In his book Futurability: The Age of Impotence and the Horizon of Possibility, theorist Franco “Bifo” Berardi writes: “The horizon of possibility is perceived as an infinite sprawl of connecting, flashing points. This perception generates anxiety and panic: the paranoid obsession with order tries to reduce the horizon to repetition, belonging and identity.” Existing on that ambiguous horizon, emergent forms of technology always face the possibility of being reduced to serving a homogenous end; in this case, DNA phenotyping risks becoming a biopolitical mechanism tasked with profiling and targeting. But as only a small sampling of the possible configurations of Chelsea’s biological data, the 30 faces selected for the show serve as a metaphor for unity rather than division. Can the chaotic madness that Berardi deems so crucial to the creation of meaning and change be found in them?

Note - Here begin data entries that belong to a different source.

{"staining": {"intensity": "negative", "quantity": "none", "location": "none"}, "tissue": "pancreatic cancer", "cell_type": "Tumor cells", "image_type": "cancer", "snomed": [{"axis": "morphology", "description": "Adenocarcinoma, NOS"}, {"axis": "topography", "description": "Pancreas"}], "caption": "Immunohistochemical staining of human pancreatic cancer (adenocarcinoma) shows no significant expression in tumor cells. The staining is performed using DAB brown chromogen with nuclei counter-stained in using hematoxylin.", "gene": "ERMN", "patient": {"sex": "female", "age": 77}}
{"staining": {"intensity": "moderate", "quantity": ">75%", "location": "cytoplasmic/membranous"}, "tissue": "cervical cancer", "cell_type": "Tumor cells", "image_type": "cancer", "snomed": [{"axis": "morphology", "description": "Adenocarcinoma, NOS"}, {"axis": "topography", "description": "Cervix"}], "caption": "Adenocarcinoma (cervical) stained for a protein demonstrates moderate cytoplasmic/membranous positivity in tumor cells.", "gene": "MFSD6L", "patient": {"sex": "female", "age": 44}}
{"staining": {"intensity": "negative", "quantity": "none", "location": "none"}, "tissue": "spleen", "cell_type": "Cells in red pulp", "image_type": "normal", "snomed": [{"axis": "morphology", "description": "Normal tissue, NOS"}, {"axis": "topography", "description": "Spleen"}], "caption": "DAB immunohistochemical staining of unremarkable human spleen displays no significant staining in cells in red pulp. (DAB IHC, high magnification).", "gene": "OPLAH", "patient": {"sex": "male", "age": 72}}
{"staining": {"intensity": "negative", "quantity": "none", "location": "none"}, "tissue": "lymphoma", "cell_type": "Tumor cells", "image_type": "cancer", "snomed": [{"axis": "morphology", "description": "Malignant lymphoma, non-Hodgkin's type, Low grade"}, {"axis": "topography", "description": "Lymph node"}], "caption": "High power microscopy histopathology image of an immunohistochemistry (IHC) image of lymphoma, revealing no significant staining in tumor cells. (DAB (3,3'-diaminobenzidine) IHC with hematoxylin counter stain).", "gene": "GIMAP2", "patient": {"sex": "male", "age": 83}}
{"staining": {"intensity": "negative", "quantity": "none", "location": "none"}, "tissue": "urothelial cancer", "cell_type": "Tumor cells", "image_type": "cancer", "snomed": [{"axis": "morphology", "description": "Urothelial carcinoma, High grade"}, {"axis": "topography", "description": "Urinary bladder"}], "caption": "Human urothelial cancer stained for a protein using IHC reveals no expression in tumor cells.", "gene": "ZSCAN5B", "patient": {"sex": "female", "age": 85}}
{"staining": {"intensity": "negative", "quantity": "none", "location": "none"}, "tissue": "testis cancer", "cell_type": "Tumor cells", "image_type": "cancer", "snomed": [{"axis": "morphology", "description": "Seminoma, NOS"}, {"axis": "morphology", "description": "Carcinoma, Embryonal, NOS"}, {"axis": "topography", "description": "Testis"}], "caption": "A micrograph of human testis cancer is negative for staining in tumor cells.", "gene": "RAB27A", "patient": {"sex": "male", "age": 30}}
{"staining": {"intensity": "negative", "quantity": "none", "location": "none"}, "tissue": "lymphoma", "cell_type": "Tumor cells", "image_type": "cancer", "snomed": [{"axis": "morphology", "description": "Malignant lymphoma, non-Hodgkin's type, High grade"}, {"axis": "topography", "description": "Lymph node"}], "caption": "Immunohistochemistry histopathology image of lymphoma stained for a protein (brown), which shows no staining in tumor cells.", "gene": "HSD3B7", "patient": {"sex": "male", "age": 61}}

I thought of the news about genetically modified human embryos that popped up in my Facebook feed yesterday. The story is ripe for controversy and concern over bio-ethics and government regulation. A Becoming Resemblance, however, is not obsessed with a dystopian future the way so many of us are, as seen in films like Gattaca, where eugenic practices drive individuals born outside of a special genetics program to struggle to find a sense of belonging. Rather, Dewey-Hagborg emphasizes the present, maintaining that technological tools can help push the boundaries of restrictive thinking, instead of just reinforcing it. When Chelsea Manning dots the “i” in her last name with a heart, she allows us a glimpse of the real person behind the news coverage; in a similar way, A Becoming Resemblance demonstrates that it’s possible to peel away the layers of mystique to find pieces of ourselves in the data.
Heather Dewey-Hagborg & Chelsea E. Manning: A Becoming Resemblance continues at Fridman Gallery through September 5.